**REQUIREMENT**
Reproduce the material below character for character, beginning at the line that contains "to run automatically)" and stopping after the line that contains "### main.py".
----------
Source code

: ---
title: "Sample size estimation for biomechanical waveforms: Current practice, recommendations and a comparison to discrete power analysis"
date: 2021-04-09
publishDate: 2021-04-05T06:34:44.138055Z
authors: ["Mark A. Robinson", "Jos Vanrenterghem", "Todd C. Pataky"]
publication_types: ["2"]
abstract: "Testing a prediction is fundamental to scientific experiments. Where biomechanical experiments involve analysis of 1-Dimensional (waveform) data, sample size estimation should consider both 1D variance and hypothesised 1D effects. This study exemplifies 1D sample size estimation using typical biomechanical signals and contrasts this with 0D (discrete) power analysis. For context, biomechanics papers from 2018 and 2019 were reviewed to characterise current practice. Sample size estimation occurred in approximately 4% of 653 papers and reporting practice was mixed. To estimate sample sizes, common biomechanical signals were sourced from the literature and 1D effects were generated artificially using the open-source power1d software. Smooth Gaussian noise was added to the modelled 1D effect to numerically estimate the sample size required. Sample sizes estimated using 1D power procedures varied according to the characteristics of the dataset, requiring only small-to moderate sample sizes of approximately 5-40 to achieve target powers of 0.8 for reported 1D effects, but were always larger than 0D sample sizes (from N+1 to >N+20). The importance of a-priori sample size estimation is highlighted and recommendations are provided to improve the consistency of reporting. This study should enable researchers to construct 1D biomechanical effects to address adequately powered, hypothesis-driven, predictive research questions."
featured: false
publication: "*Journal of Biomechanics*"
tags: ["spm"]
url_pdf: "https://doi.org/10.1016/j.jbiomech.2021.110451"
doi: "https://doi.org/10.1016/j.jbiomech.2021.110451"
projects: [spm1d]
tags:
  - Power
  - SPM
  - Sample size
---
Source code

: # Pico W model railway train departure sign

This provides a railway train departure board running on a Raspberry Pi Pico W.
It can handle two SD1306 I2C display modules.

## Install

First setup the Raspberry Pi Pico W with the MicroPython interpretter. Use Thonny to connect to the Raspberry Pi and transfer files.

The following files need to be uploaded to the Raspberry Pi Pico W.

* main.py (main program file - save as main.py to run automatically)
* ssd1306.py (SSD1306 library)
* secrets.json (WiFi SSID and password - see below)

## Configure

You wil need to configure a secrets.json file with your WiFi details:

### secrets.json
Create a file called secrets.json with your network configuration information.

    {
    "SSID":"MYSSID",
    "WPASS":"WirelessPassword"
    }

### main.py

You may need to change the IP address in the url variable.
----------
**THE ANSWER**
* main.py (main program file - save as main.py to run automatically)
* ssd1306.py (SSD1306 library)
* secrets.json (WiFi SSID and password - see below)

## Configure

You wil need to configure a secrets.json file with your WiFi details:

### secrets.json
Create a file called secrets.json with your network configuration information.

    {
    "SSID":"MYSSID",
    "WPASS":"WirelessPassword"
    }

### main.py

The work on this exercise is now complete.